# Brief:
Return, word for word, every line that follows.

# Material shown:
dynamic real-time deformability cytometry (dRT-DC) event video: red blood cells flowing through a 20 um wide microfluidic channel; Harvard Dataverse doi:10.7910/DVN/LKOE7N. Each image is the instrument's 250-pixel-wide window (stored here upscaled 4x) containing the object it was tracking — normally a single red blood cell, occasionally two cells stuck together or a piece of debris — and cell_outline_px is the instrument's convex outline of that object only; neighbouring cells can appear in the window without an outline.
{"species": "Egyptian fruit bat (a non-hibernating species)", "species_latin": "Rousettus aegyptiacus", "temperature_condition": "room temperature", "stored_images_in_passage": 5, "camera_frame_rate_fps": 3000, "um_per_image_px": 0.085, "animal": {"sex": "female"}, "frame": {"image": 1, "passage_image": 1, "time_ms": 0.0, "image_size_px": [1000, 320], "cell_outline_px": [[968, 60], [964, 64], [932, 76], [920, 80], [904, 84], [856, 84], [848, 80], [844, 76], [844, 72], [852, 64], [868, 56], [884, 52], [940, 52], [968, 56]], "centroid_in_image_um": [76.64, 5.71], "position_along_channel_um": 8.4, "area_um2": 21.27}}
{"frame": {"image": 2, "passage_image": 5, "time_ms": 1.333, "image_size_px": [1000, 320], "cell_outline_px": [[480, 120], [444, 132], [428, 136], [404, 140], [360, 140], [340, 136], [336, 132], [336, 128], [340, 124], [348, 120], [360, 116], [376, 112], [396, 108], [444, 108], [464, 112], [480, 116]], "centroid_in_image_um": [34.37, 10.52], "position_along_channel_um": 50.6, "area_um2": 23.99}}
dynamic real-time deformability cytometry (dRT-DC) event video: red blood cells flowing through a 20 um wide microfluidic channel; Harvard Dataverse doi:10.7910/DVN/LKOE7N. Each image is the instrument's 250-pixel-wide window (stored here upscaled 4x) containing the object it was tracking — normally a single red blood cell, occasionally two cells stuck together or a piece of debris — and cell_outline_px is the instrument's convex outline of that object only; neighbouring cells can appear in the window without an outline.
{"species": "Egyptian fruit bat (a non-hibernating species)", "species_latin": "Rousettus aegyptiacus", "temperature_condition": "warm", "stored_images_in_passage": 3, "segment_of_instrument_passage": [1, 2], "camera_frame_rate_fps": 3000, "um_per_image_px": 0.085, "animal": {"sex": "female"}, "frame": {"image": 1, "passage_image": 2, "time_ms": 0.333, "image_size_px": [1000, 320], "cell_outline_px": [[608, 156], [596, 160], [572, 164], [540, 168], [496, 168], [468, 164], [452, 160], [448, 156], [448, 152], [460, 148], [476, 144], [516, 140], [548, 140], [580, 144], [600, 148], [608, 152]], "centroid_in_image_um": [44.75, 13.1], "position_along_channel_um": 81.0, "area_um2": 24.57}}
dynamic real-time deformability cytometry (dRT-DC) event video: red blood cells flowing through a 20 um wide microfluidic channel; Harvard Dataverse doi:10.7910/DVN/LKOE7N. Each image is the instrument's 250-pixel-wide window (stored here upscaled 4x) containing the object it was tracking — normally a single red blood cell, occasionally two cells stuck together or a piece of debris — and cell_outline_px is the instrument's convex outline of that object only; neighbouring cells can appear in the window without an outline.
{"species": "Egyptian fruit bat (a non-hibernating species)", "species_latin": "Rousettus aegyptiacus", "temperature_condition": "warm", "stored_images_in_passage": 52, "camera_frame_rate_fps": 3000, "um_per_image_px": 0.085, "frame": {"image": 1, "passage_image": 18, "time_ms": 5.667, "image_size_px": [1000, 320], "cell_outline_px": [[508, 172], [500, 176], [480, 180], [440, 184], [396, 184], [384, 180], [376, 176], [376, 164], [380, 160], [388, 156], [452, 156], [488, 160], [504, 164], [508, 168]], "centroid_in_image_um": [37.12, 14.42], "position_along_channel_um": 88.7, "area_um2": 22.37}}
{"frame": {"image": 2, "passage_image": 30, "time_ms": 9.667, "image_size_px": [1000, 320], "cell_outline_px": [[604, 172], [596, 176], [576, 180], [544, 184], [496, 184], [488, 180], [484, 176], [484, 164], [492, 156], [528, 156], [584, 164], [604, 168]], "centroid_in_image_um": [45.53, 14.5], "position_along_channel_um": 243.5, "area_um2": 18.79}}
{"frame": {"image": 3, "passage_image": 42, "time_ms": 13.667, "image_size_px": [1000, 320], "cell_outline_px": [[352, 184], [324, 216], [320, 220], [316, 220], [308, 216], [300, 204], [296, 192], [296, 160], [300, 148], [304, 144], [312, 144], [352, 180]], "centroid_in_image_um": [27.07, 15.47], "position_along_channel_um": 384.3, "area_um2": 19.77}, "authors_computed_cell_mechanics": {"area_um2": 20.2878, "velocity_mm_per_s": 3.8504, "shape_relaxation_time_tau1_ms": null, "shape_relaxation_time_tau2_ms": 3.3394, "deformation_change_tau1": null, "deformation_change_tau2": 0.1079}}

# Exercise output:
dynamic real-time deformability cytometry (dRT-DC) event video: red blood cells flowing through a 20 um wide microfluidic channel; Harvard Dataverse doi:10.7910/DVN/LKOE7N. Each image is the instrument's 250-pixel-wide window (stored here upscaled 4x) containing the object it was tracking — normally a single red blood cell, occasionally two cells stuck together or a piece of debris — and cell_outline_px is the instrument's convex outline of that object only; neighbouring cells can appear in the window without an outline.
{"species": "Egyptian fruit bat (a non-hibernating species)", "species_latin": "Rousettus aegyptiacus", "temperature_condition": "room temperature", "stored_images_in_passage": 5, "camera_frame_rate_fps": 3000, "um_per_image_px": 0.085, "animal": {"sex": "female"}, "frame": {"image": 1, "passage_image": 1, "time_ms": 0.0, "image_size_px": [1000, 320], "cell_outline_px": [[968, 60], [964, 64], [932, 76], [920, 80], [904, 84], [856, 84], [848, 80], [844, 76], [844, 72], [852, 64], [868, 56], [884, 52], [940, 52], [968, 56]], "centroid_in_image_um": [76.64, 5.71], "position_along_channel_um": 8.4, "area_um2": 21.27}}
{"frame": {"image": 2, "passage_image": 5, "time_ms": 1.333, "image_size_px": [1000, 320], "cell_outline_px": [[480, 120], [444, 132], [428, 136], [404, 140], [360, 140], [340, 136], [336, 132], [336, 128], [340, 124], [348, 120], [360, 116], [376, 112], [396, 108], [444, 108], [464, 112], [480, 116]], "centroid_in_image_um": [34.37, 10.52], "position_along_channel_um": 50.6, "area_um2": 23.99}}
dynamic real-time deformability cytometry (dRT-DC) event video: red blood cells flowing through a 20 um wide microfluidic channel; Harvard Dataverse doi:10.7910/DVN/LKOE7N. Each image is the instrument's 250-pixel-wide window (stored here upscaled 4x) containing the object it was tracking — normally a single red blood cell, occasionally two cells stuck together or a piece of debris — and cell_outline_px is the instrument's convex outline of that object only; neighbouring cells can appear in the window without an outline.
{"species": "Egyptian fruit bat (a non-hibernating species)", "species_latin": "Rousettus aegyptiacus", "temperature_condition": "warm", "stored_images_in_passage": 3, "segment_of_instrument_passage": [1, 2], "camera_frame_rate_fps": 3000, "um_per_image_px": 0.085, "animal": {"sex": "female"}, "frame": {"image": 1, "passage_image": 2, "time_ms": 0.333, "image_size_px": [1000, 320], "cell_outline_px": [[608, 156], [596, 160], [572, 164], [540, 168], [496, 168], [468, 164], [452, 160], [448, 156], [448, 152], [460, 148], [476, 144], [516, 140], [548, 140], [580, 144], [600, 148], [608, 152]], "centroid_in_image_um": [44.75, 13.1], "position_along_channel_um": 81.0, "area_um2": 24.57}}
dynamic real-time deformability cytometry (dRT-DC) event video: red blood cells flowing through a 20 um wide microfluidic channel; Harvard Dataverse doi:10.7910/DVN/LKOE7N. Each image is the instrument's 250-pixel-wide window (stored here upscaled 4x) containing the object it was tracking — normally a single red blood cell, occasionally two cells stuck together or a piece of debris — and cell_outline_px is the instrument's convex outline of that object only; neighbouring cells can appear in the window without an outline.
{"species": "Egyptian fruit bat (a non-hibernating species)", "species_latin": "Rousettus aegyptiacus", "temperature_condition": "warm", "stored_images_in_passage": 52, "camera_frame_rate_fps": 3000, "um_per_image_px": 0.085, "frame": {"image": 1, "passage_image": 18, "time_ms": 5.667, "image_size_px": [1000, 320], "cell_outline_px": [[508, 172], [500, 176], [480, 180], [440, 184], [396, 184], [384, 180], [376, 176], [376, 164], [380, 160], [388, 156], [452, 156], [488, 160], [504, 164], [508, 168]], "centroid_in_image_um": [37.12, 14.42], "position_along_channel_um": 88.7, "area_um2": 22.37}}
{"frame": {"image": 2, "passage_image": 30, "time_ms": 9.667, "image_size_px": [1000, 320], "cell_outline_px": [[604, 172], [596, 176], [576, 180], [544, 184], [496, 184], [488, 180], [484, 176], [484, 164], [492, 156], [528, 156], [584, 164], [604, 168]], "centroid_in_image_um": [45.53, 14.5], "position_along_channel_um": 243.5, "area_um2": 18.79}}
{"frame": {"image": 3, "passage_image": 42, "time_ms": 13.667, "image_size_px": [1000, 320], "cell_outline_px": [[352, 184], [324, 216], [320, 220], [316, 220], [308, 216], [300, 204], [296, 192], [296, 160], [300, 148], [304, 144], [312, 144], [352, 180]], "centroid_in_image_um": [27.07, 15.47], "position_along_channel_um": 384.3, "area_um2": 19.77}, "authors_computed_cell_mechanics": {"area_um2": 20.2878, "velocity_mm_per_s": 3.8504, "shape_relaxation_time_tau1_ms": null, "shape_relaxation_time_tau2_ms": 3.3394, "deformation_change_tau1": null, "deformation_change_tau2": 0.1079}}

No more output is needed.